Lack of expression of a single gene, dystrophin, causes the severe, progressive muscle wasting and mental deficits characteristic of Duchenne muscular dystrophy. In this work, we investigated the impact of dystrophin deletion on expression of other genes in the brain cortex, hippocampus and cerebellum using the murine homologue, the mdx mouse, and RT-PCR. Expression of the brain glucose transporters GLUT1 and GLUT2 was found to be decreased, as were some subunits of the GABAA and nicotinic acetylcholine receptors. Genes involved in bioenergetic homeostasis, such as the mitochondrial creatine kinase and the gamma subunit of ATP synthase were also found to be abnormally expressed, while expression of the structural proteins beta-dystrobrevin and rapsyn was also significantly affected. We relate these findings to known functional deficits and discuss the possible mechanisms behind the altered gene expression.

Inhibition of glutamine transport depletes glutamate and GABA neurotransmitter pools: further evidence for metabolic compartmentation.

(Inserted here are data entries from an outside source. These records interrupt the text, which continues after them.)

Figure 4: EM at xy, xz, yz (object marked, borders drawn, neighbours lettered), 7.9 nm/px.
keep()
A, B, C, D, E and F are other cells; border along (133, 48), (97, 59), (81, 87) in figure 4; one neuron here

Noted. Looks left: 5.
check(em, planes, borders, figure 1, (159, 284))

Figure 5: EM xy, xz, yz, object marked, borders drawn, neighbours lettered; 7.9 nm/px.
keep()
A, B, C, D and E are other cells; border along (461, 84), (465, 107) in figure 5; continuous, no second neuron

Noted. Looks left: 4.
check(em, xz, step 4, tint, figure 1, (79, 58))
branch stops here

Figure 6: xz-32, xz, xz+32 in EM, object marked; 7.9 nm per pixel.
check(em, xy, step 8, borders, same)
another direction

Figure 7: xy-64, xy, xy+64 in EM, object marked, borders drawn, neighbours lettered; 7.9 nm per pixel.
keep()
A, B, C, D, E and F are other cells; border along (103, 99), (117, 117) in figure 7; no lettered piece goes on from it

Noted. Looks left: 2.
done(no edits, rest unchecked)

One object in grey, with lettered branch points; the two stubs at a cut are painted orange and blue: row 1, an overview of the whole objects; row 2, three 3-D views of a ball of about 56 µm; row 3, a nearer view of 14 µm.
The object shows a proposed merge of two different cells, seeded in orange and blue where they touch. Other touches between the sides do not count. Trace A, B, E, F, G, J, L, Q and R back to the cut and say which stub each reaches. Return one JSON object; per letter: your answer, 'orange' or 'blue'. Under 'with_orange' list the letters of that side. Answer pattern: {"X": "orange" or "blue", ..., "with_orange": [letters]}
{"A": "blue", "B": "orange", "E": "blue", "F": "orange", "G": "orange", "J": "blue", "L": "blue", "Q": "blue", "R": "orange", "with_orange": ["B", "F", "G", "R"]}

The role of glutamine and alanine transport in the recycling of neurotransmitter glutamate was investigated in Guinea pig brain cortical tissue slices and prisms, and in cultured neuroblastoma and astrocyte cell lines. The ability of exogenous (2 mm) glutamine to displace 13C label supplied as [3-13C]pyruvate, [2-13C]acetate, l-[3-13C]lactate, or d-[1-13C]glucose was investigated using NMR spectroscopy. Glutamine transport was inhibited in slices under quiescent or depolarising conditions using histidine, which shares most transport routes with glutamine, or 2-(methylamino)isobutyric acid (MeAIB), a specific inhibitor of the neuronal system A. Glutamine mainly entered a large, slow turnover pool, probably located in neurons, which did not interact with the glutamate/glutamine neurotransmitter cycle. This uptake was inhibited by MeAIB. When [1-13C]glucose was used as substrate, glutamate/glutamine cycle turnover was inhibited by histidine but not MeAIB, suggesting that neuronal system A may not play a prominent role in neurotransmitter cycling. When transport was blocked by histidine under depolarising conditions, neurotransmitter pools were depleted, showing that glutamine transport is essential for maintenance of glutamate, GABA and alanine pools. Alanine labelling and release were decreased by histidine, showing that alanine was released from neurons and returned to astrocytes. The resultant implications for metabolic compartmentation and regulation of metabolism by transport processes are discussed.